EXCERPT TO READ below:

Isolation of Potent and Specific Trypsin Inhibitors from a DNA-Encoded Chemical Library

• Published in: Bioconjugate chemistry Vol. 21; no. 10; pp. 1836 - 1841
• Main Authors: Mannocci, Luca, Melkko, Samu, Buller, Fabian, Molnàr, Ilona, Gapian Bianké, Jean-Paul, Dumelin, Christoph E, Scheuermann, Jörg, Neri, Dario
• Format: Journal Article
• Language: English
• Published: United States American Chemical Society 20.10.2010
• Subjects: Base Sequence; Benzamidines - chemistry; Benzamidines - pharmacology; Chemical compounds; Chemical synthesis; Deoxyribonucleic acid; DNA; DNA - chemistry; DNA - genetics; Drug Evaluation, Preclinical - methods; Gene expression; Inhibitor drugs; Inhibitory Concentration 50; Molecular structure; Proteins; Small Molecule Libraries - chemistry; Small Molecule Libraries - pharmacology; Trypsin - metabolism; Trypsin Inhibitors - chemistry; Trypsin Inhibitors - pharmacology
• ISSN: 1043-1802; 1520-4812
• DOI: 10.1021/bc100198x

Collections of chemical compounds, individually attached to unique DNA fragments serving as amplifiable identification bar codes, are generally referred to as “DNA-encoded chemical libraries”. Such libraries can be used for the de novo isolation of binding molecules against target proteins of interest. Here, we describe the synthesis and use of a DNA-encoded library based on benzamidine analogues, which allowed the isolation of a trypsin inhibitor with an IC50 value of 3.0 nM, thus representing a >10 000-fold potency improvement compared to the parental compound. The novel trypsin inhibitor displayed an excellent selectivity toward other serine proteases. This study indicates that DNA-encoded libraries can be used for the facile “affinity maturation” of suboptimal binding compounds, thus facilitating drug development.

End of EXCERPT TO READ.
RECORD EXTRACTS below:

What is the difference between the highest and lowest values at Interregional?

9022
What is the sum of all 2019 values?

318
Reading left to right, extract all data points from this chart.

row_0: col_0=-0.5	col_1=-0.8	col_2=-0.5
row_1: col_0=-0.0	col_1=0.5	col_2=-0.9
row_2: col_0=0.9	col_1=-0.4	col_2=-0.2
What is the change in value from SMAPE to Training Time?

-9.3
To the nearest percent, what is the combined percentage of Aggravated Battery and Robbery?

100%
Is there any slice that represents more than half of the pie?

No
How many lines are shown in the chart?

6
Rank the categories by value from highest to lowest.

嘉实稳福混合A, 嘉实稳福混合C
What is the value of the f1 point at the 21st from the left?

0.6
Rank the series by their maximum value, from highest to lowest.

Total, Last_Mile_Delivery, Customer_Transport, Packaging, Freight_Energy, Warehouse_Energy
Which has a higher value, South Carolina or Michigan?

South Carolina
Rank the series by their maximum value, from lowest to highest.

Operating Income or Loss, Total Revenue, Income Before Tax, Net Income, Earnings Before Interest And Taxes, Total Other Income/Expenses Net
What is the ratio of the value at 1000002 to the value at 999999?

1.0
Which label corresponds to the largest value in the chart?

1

End of RECORD EXTRACTS.

● **WHAT IS NEEDED**
Copy the trypsin inhibitor abstract from "Collections of chemical" up to and including "facilitating drug development.", swapping "target proteins" for "target enzymes".

● **ANSWER TO THE EXERCISE**
Collections of chemical compounds, individually attached to unique DNA fragments serving as amplifiable identification bar codes, are generally referred to as “DNA-encoded chemical libraries”. Such libraries can be used for the de novo isolation of binding molecules against target enzymes of interest. Here, we describe the synthesis and use of a DNA-encoded library based on benzamidine analogues, which allowed the isolation of a trypsin inhibitor with an IC50 value of 3.0 nM, thus representing a >10 000-fold potency improvement compared to the parental compound. The novel trypsin inhibitor displayed an excellent selectivity toward other serine proteases. This study indicates that DNA-encoded libraries can be used for the facile “affinity maturation” of suboptimal binding compounds, thus facilitating drug development.